Il n’existe pas de réponse universelle. Le choix dépend des exigences spécifiques relatives aux paramètres de l’air, à l’efficacité énergétique et au budget du projet. Installer le déshumidificateur après le refroidisseur réduit la charge sur l’adsorbant mais exige un refroidissement supplémentaire. L’installer avant le refroidisseur simplifie le schéma, mais requiert une puissance de refroidissement plus élevée. La solution optimale se détermine par une analyse technico-économique propre à chaque site.

Faut-il un calcul séparé pour chaque mode de fonctionnement ?

Oui, car la charge thermique varie sensiblement selon le mode de fonctionnement. Il faut réaliser des calculs pour les modes représentatifs d’exploitation : humidité maximale et minimale, différentes conditions de température, charge totale et partielle. Une attention particulière doit être portée aux modes qui génèrent la charge la plus élevée sur le système de refroidissement.

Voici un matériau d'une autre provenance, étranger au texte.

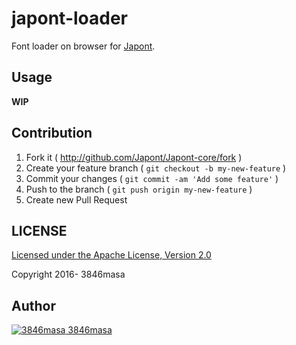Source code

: # japont-loader

Font loader on browser for [Japont].

[Japont]: https://github.com/Japont/Japont-core

## Usage

**WIP**

## Contribution

1. Fork it ( http://github.com/Japont/Japont-core/fork )
2. Create your feature branch ( `git checkout -b my-new-feature` )
3. Commit your changes ( `git commit -am 'Add some feature'` )
4. Push to the branch ( `git push origin my-new-feature` )
5. Create new Pull Request

## LICENSE

[Licensed under the Apache License, Version 2.0](./LICENSE)

Copyright 2016- 3846masa

## Author

[![3846masa][3846masa icon] 3846masa][3846masa]

[3846masa icon]: http://gravatar.com/avatar/cfeae69aae4f4fc102960f01d35d2d86?s=25
[3846masa]: https://github.com/3846masa
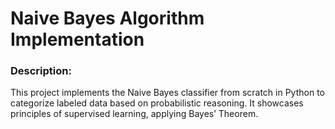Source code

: # Naive Bayes Algorithm Implementation

### Description:
This project implements the Naive Bayes classifier from scratch in Python to categorize labeled data based on probabilistic reasoning. It showcases principles of supervised learning, applying Bayes’ Theorem.
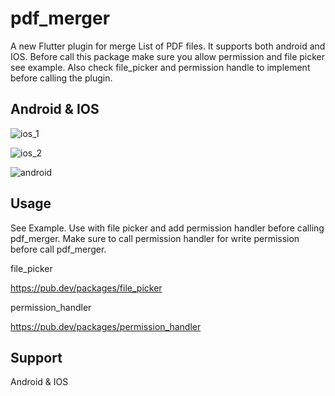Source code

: # pdf_merger

A new Flutter plugin for merge List of PDF files. It supports both android and IOS. Before call this package make sure you allow permission and file picker see example.
Also check file_picker and permission handle to implement before calling the plugin. 


## Android & IOS

![ios_1](https://user-images.githubusercontent.com/32450488/117724739-d26cf700-b201-11eb-9581-6038948706af.gif)

![ios_2](https://user-images.githubusercontent.com/32450488/117724745-d436ba80-b201-11eb-9b12-d8f21be0e505.gif)

![android](https://user-images.githubusercontent.com/32450488/117724751-d6007e00-b201-11eb-9abd-af85ba2b1b33.gif)


## Usage

See Example. Use with file picker and add permission handler before calling pdf_merger. Make sure to call permission handler for write permission before call pdf_merger.

file_picker

https://pub.dev/packages/file_picker

permission_handler

https://pub.dev/packages/permission_handler 


## Support

Android & IOS


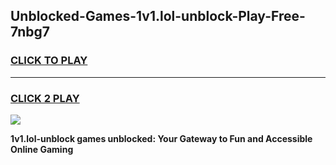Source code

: 
## Unblocked-Games-1v1.lol-unblock-Play-Free-7nbg7
<h3>
<a href="https://premium76.site?title=1v1.lol-unblock&ref=18A1">CLICK TO PLAY</a></h3>
<hr>

<h3>
<a href="https://premium76.site?title=1v1.lol-unblock&ref=18A1">CLICK 2 PLAY</a>
  
</h3>

<a href="https://premium76.site?title=1v1.lol-unblock&ref=18A1"><img src="https://clearcache.store/games.png"></a>


**1v1.lol-unblock games unblocked: Your Gateway to Fun and Accessible Online Gaming**
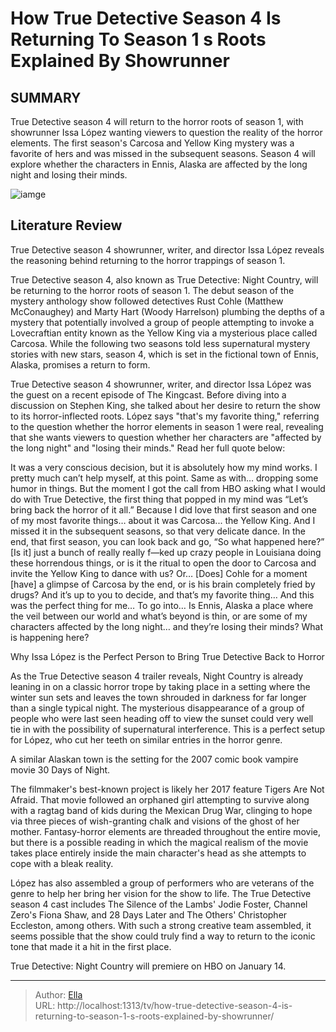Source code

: # How True Detective Season 4 Is Returning To Season 1 s Roots Explained By Showrunner


## SUMMARY 



  True Detective season 4 will return to the horror roots of season 1, with showrunner Issa López wanting viewers to question the reality of the horror elements.   The first season&#39;s Carcosa and Yellow King mystery was a favorite of hers and was missed in the subsequent seasons.   Season 4 will explore whether the characters in Ennis, Alaska are affected by the long night and losing their minds.  

![iamge](https://static1.srcdn.com/wordpress/wp-content/uploads/2024/01/a-person-screaming-in-true-detective-season-4-night-country.jpg)

## Literature Review
True Detective season 4 showrunner, writer, and director Issa López reveals the reasoning behind returning to the horror trappings of season 1.




True Detective season 4, also known as True Detective: Night Country, will be returning to the horror roots of season 1. The debut season of the mystery anthology show followed detectives Rust Cohle (Matthew McConaughey) and Marty Hart (Woody Harrelson) plumbing the depths of a mystery that potentially involved a group of people attempting to invoke a Lovecraftian entity known as the Yellow King via a mysterious place called Carcosa. While the following two seasons told less supernatural mystery stories with new stars, season 4, which is set in the fictional town of Ennis, Alaska, promises a return to form.




True Detective season 4 showrunner, writer, and director Issa López was the guest on a recent episode of The Kingcast. Before diving into a discussion on Stephen King, she talked about her desire to return the show to its horror-inflected roots. López says &#34;that&#39;s my favorite thing,&#34; referring to the question whether the horror elements in season 1 were real, revealing that she wants viewers to question whether her characters are &#34;affected by the long night&#34; and &#34;losing their minds.&#34; Read her full quote below:


It was a very conscious decision, but it is absolutely how my mind works. I pretty much can’t help myself, at this point. Same as with… dropping some humor in things. But the moment I got the call from HBO asking what I would do with True Detective, the first thing that popped in my mind was “Let’s bring back the horror of it all.” Because I did love that first season and one of my most favorite things… about it was Carcosa... the Yellow King. And I missed it in the subsequent seasons, so that very delicate dance.
In the end, that first season, you can look back and go, “So what happened here?” [Is it] just a bunch of really really f—ked up crazy people in Louisiana doing these horrendous things, or is it the ritual to open the door to Carcosa and invite the Yellow King to dance with us? Or… [Does] Cohle for a moment [have] a glimpse of Carcosa by the end, or is his brain completely fried by drugs? And it’s up to you to decide, and that’s my favorite thing… And this was the perfect thing for me… To go into… Is Ennis, Alaska a place where the veil between our world and what’s beyond is thin, or are some of my characters affected by the long night… and they’re losing their minds? What is happening here?






 Why Issa López is the Perfect Person to Bring True Detective Back to Horror 
          

As the True Detective season 4 trailer reveals, Night Country is already leaning in on a classic horror trope by taking place in a setting where the winter sun sets and leaves the town shrouded in darkness for far longer than a single typical night. The mysterious disappearance of a group of people who were last seen heading off to view the sunset could very well tie in with the possibility of supernatural interference. This is a perfect setup for López, who cut her teeth on similar entries in the horror genre.



A similar Alaskan town is the setting for the 2007 comic book vampire movie 30 Days of Night.







The filmmaker&#39;s best-known project is likely her 2017 feature Tigers Are Not Afraid. That movie followed an orphaned girl attempting to survive along with a ragtag band of kids during the Mexican Drug War, clinging to hope via three pieces of wish-granting chalk and visions of the ghost of her mother. Fantasy-horror elements are threaded throughout the entire movie, but there is a possible reading in which the magical realism of the movie takes place entirely inside the main character&#39;s head as she attempts to cope with a bleak reality.

López has also assembled a group of performers who are veterans of the genre to help her bring her vision for the show to life. The True Detective season 4 cast includes The Silence of the Lambs&#39; Jodie Foster, Channel Zero&#39;s Fiona Shaw, and 28 Days Later and The Others&#39; Christopher Eccleston, among others. With such a strong creative team assembled, it seems possible that the show could truly find a way to return to the iconic tone that made it a hit in the first place.




True Detective: Night Country will premiere on HBO on January 14.



---

> Author: [Ella](https://instagram.hk.cn/)  
> URL: http://localhost:1313/tv/how-true-detective-season-4-is-returning-to-season-1-s-roots-explained-by-showrunner/  

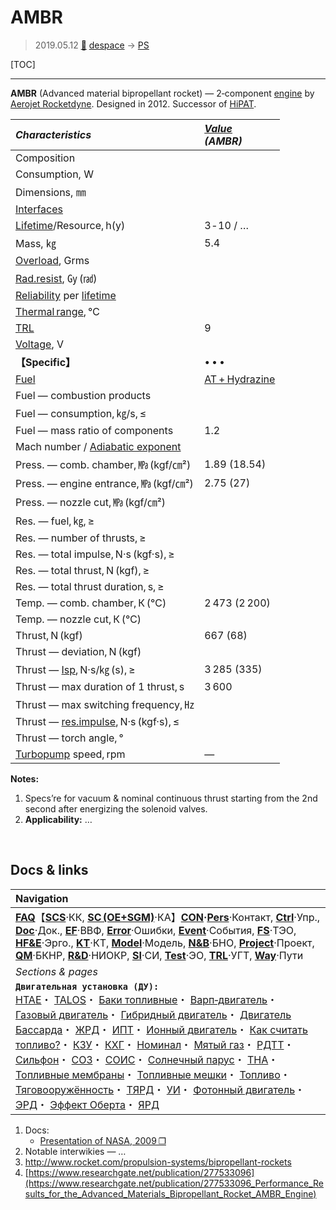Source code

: # AMBR
> 2019.05.12 [🚀](../index/index.md) [despace](index.md) → [PS](ps.md)

[TOC]

---

**AMBR** (Advanced material bipropellant rocket) — 2‑component [engine](ps.md) by [Aerojet Rocketdyne](aerojet_rocketdyne.md). Designed in 2012. Successor of [HiPAT](hipat.md).

|*Characteristics*|*[Value](si.md)<br> (AMBR)*|
|:--|:--|
|Composition| |
|Consumption, W| |
|Dimensions, ㎜| |
|[Interfaces](interface.md)| |
|[Lifetime](lifetime.md)/Resource, h(y)|3 ‑ 10 / …|
|Mass, ㎏|5.4|
|[Overload](vibration.md), Grms| |
|[Rad.resist](ion_rad.md), ㏉ (㎭)| |
|[Reliability](qm.md) per [lifetime](lifetime.md)| |
|[Thermal range](tcs.md), ℃| |
|[TRL](trl.md)|9|
|[Voltage](sps.md), V| |
|**【Specific】**|• • •|
|[Fuel](fuel.md)|[АТ + Hydrazine](at_plus.md)|
|Fuel — combustion products| |
|Fuel — consumption, ㎏/s, ≤| |
|Fuel — mass ratio of components|1.2|
|Mach number / [Adiabatic exponent](heat_cr.md)| |
|Press. — comb. chamber, ㎫ (kgf/㎝²)|1.89 (18.54)|
|Press. — engine entrance, ㎫ (kgf/㎝²)|2.75 (27)|
|Press. — nozzle cut, ㎫ (kgf/㎝²)| |
|Res. — fuel, ㎏, ≥| |
|Res. — number of thrusts, ≥| |
|Res. — total impulse, N·s (kgf·s), ≥| |
|Res. — total thrust, N (kgf), ≥| |
|Res. — total thrust duration, s, ≥| |
|Temp. — comb. chamber, К (℃)|2 473 (2 200)|
|Temp. — nozzle cut, К (℃)| |
|Thrust, N (kgf)|667 (68)|
|Thrust — deviation, N (kgf)| |
|Thrust — [Isp](isp.md), N·s/㎏ (s), ≥|3 285 (335)|
|Thrust — max duration of 1 thrust, s|3 600|
|Thrust — max switching frequency, ㎐| |
|Thrust — [res.impulse](ing.md), N·s (kgf·s), ≤| |
|Thrust — torch angle, °| |
|[Turbopump](turbopump.md) speed, rpm|—|

**Notes:**

   1. Specs’re for vacuum & nominal continuous thrust starting from the 2nd second after energizing the solenoid valves.
   1. **Applicability:** …



<p style="page-break-after:always"> </p>

## Docs & links
|Navigation|
|:--|
|**[FAQ](faq.md)**【**[SCS](scs.md)**·КК, **[SC (OE+SGM)](sc.md)**·КА】**[CON](contact.md)·[Pers](person.md)**·Контакт, **[Ctrl](control.md)**·Упр., **[Doc](doc.md)**·Док., **[EF](ef.md)**·ВВФ, **[Error](error.md)**·Ошибки, **[Event](event.md)**·События, **[FS](fs.md)**·ТЭО, **[HF&E](hfe.md)**·Эрго., **[KT](kt.md)**·КТ, **[Model](model.md)**·Модель, **[N&B](nnb.md)**·БНО, **[Project](project.md)**·Проект, **[QM](qm.md)**·БКНР, **[R&D](rnd.md)**·НИОКР, **[SI](si.md)**·СИ, **[Test](test.md)**·ЭО, **[TRL](trl.md)**·УГТ, **[Way](way.md)**·Пути|
|*Sections & pages*|
|**`Двигательная установка (ДУ):`**<br> [HTAE](htae.md)・ [TALOS](talos.md)・ [Баки топливные](fuel_tank.md)・ [Варп‑двигатель](engine_type.md)・ [Газовый двигатель](engine_type.md)・ [Гибридный двигатель](гбрд.md)・ [Двигатель Бассарда](engine_type.md)・ [ЖРД](engine_type.md)・ [ИПТ](ing.md)・ [Ионный двигатель](иод.md)・ [Как считать топливо?](si.md)・ [КЗУ](cinu.md)・ [КХГ](cgs.md)・ [Номинал](nominal.md)・ [Мятый газ](exhsteam.md)・ [РДТТ](engine_type.md)・ [Сильфон](сильфон.md)・ [СОЗ](соз.md)・ [СОИС](соис.md)・ [Солнечный парус](солнечный_парус.md)・ [ТНА](turbopump.md)・ [Топливные мембраны](топливные_мембраны.md)・ [Топливные мешки](топливные_мешки.md)・ [Топливо](fuel.md)・ [Тяговооружённость](ttwr.md)・ [ТЯРД](тярд.md)・ [УИ](isp.md)・ [Фотонный двигатель](фотонный_двигатель.md)・ [ЭРД](engine_type.md)・ [Эффект Оберта](oberth_eff.md)・ [ЯРД](engine_type.md)|

   1. Docs:
      - [Presentation of NASA, 2009 ❐](f/ps/a/ambr_presentation1.pdf)
   1. Notable interwikies — …
   1. <http://www.rocket.com/propulsion-systems/bipropellant-rockets>
   1. [https://www.researchgate.net/publication/277533096](https://www.researchgate.net/publication/277533096_Performance_Results_for_the_Advanced_Materials_Bipropellant_Rocket_AMBR_Engine)
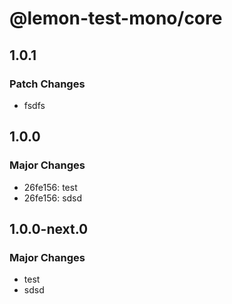 # @lemon-test-mono/core

## 1.0.1

### Patch Changes

- fsdfs

## 1.0.0

### Major Changes

- 26fe156: test
- 26fe156: sdsd

## 1.0.0-next.0

### Major Changes

- test
- sdsd
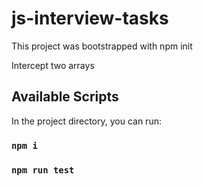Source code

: # js-interview-tasks

This project was bootstrapped with npm init

Intercept two arrays 

## Available Scripts

In the project directory, you can run:
### `npm i`
### `npm run test`
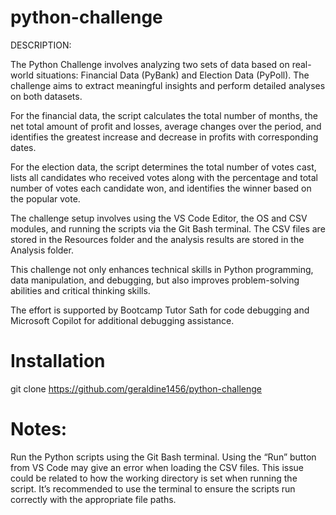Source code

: # python-challenge

DESCRIPTION: 

The Python Challenge involves analyzing two sets of data based on real-world situations: Financial Data (PyBank) and Election Data (PyPoll). The challenge aims to extract meaningful insights and perform detailed analyses on both datasets.

For the financial data, the script calculates the total number of months, the net total amount of profit and losses, average changes over the period, and identifies the greatest increase and decrease in profits with corresponding dates.

For the election data, the script determines the total number of votes cast, lists all candidates who received votes along with the percentage and total number of votes each candidate won, and identifies the winner based on the popular vote.

The challenge setup involves using the VS Code Editor, the OS and CSV modules, and running the scripts via the Git Bash terminal. The CSV files are stored in the Resources folder and the analysis results are stored in the Analysis folder.

This challenge not only enhances technical skills in Python programming, data manipulation, and debugging, but also improves problem-solving abilities and critical thinking skills.

The effort is supported by Bootcamp Tutor Sath for code debugging and Microsoft Copilot for additional debugging assistance.

# Installation 
git clone https://github.com/geraldine1456/python-challenge

# Notes: 
Run the Python scripts using the Git Bash terminal. Using the “Run” button from VS Code may give an error when loading the CSV files. This issue could be related to how the working directory is set when running the script. It’s recommended to use the terminal to ensure the scripts run correctly with the appropriate file paths.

Quelle est la précision du calcul ?

La méthode simplifiée par bilan massique d’humidité présente une erreur de 10 à 20 %, selon la prise en compte des sources de chaleur additionnelles. La méthode enthalpique, plus précise, a une erreur de 5 à 10 % sous réserve de la fiabilité des données d’entrée. Pour la conception finale de systèmes critiques, il est recommandé d’utiliser les données du fabricant ou une modélisation spécialisée. Il est également important de prévoir la possibilité d’ajuster le système de refroidissement pour compenser les écarts entre calculs et mesures réelles.

Conclusions

  1. Les déshumidificateurs désiccants augmentent toujours la température de l’air en raison de la libération de la chaleur d’adsorption. Il s’agit d’une propriété physique fondamentale qui ne peut pas être supprimée, seulement compensée.
  2. La charge thermique des déshumidificateurs désiccants peut représenter une part significative de la charge thermique totale du système de climatisation. Ignorer ce facteur est une erreur critique, entraînant une puissance de refroidissement insuffisante et une surchauffe des locaux.
  3. Le calcul de la charge thermique s’effectue selon deux méthodes : par bilan massique d’humidité (pour les évaluations préliminaires) et par variation d’enthalpie (pour la conception détaillée). Les deux méthodes doivent prendre en compte toutes les sources de chaleur pour minimiser l’erreur.
  4. Le choix de la configuration du système (position du déshumidificateur par rapport au refroidisseur) influence la répartition des charges thermiques. La solution optimale résulte de l’analyse du projet spécifique ; il n’existe pas d’option universelle.
  5. Il existe un ensemble de mesures techniques pour minimiser la charge thermique, chacune avec ses avantages et ses inconvénients. Le choix doit se fonder sur une analyse technico-économique.
  6. La précision des calculs dépend fortement de la qualité des données d’entrée. Pour les projets critiques, il est recommandé d’utiliser des données d’essais, une modélisation spécialisée et de prévoir des marges de puissance.
  7. La méthodologie présentée comporte des limites dans des conditions d’exploitation extrêmes et pour des types d’équipements spécifiques. Dans ces cas, une analyse spécialisée est nécessaire.

La prise en compte correcte de la charge thermique des déshumidificateurs désiccants est une condition indispensable à une conception de qualité des systèmes de climatisation. L’ingénieur doit maîtriser la méthodologie de calcul, comprendre la physique des processus, utiliser des données vérifiées et évaluer de manière critique les résultats obtenus.